• December 22, 2024

Forward thinking businesses in the process automation value chain have lately been responding to the dearth of talent affecting many tech fields (and many industries in general since 2020) by partnering with colleges and universities to help train a new generation of potential employees. The most recent is German process mining firm Celonis, which has established an engineering and innovation lab in partnership with Rheinisch-Westfälische Technische Hochschule (RWTH) Aachen University.

RWTH Aachen is the largest technical university in Germany and, according to the QS World University rankings in 2022, it is among the top 50 engineering and technology universities in the world. The Chair of Process and Data Science at RWTH Aachen is Wil van der Aalst—a pioneer in research on workflow management and process mining, as well as acting as Celonis’ chief scientist.

Van der Aalst and others on the university’s campus expect the partnership with Celonis to radically advance the study of process mining and expose the industry to students who are considering post-education career options in technical fields.

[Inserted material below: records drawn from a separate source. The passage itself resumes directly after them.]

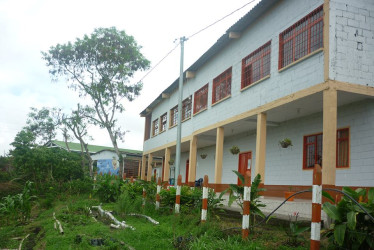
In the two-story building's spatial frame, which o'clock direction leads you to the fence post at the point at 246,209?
The fence post is roughly at 11 o'clock from the two-story building.

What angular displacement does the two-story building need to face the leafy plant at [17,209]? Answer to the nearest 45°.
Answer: approximately 45° to its right

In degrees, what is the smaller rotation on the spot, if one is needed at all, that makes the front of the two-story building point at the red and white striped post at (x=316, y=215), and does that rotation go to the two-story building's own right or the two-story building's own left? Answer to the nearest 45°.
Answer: approximately 45° to the two-story building's own left

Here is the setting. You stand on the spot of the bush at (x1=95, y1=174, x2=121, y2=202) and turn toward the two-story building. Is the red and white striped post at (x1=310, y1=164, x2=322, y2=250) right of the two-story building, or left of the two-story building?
right

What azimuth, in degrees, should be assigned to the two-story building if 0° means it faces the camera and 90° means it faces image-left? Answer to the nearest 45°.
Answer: approximately 45°
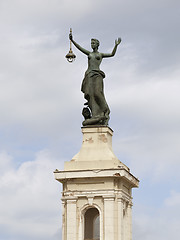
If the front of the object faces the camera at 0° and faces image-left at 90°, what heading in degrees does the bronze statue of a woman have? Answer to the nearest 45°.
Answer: approximately 0°
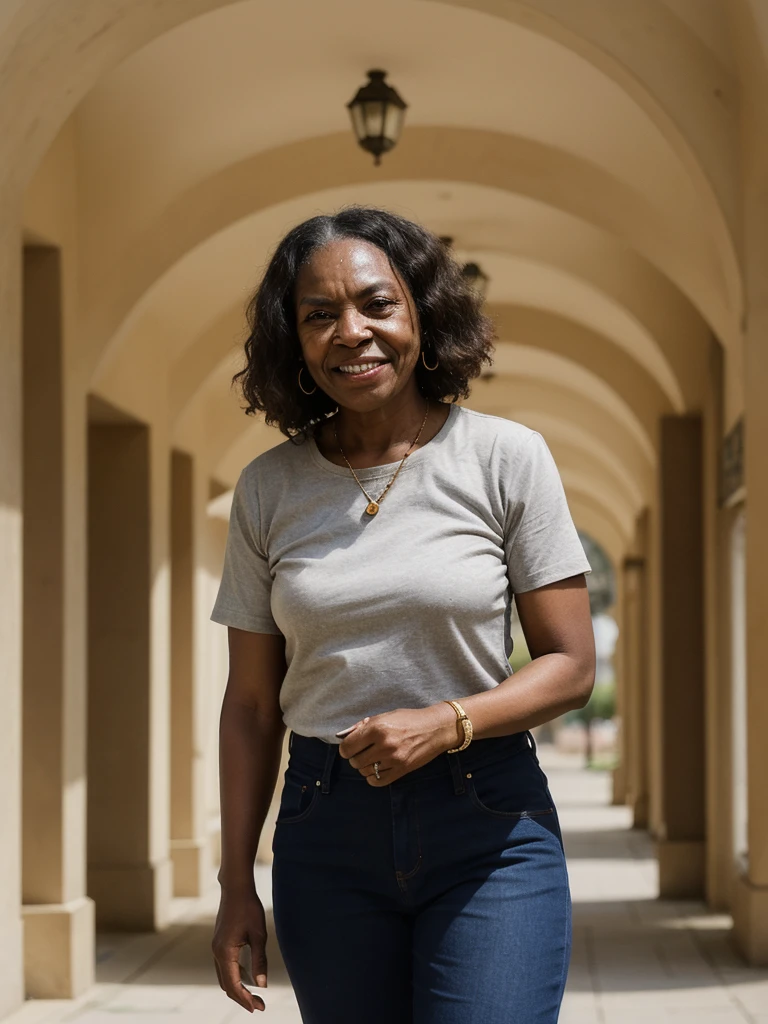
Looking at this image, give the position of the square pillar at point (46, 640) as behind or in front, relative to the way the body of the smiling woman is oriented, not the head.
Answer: behind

“By installing a Celonis Engineering and Innovation Lab right on RWTH Aachen campus, entrepreneurial innovation intersects with a  unique knowledge community, whose joint research and collaboration will undoubtedly yield advancements in process mining and execution management,” van der Aalst said.

Partnerships like this and the RPA Initiative at George Mason University in Virginia are examples of the burgeoning process automation industry’s understanding that it needs a strong pipeline of trained engineering talent to sustain growth.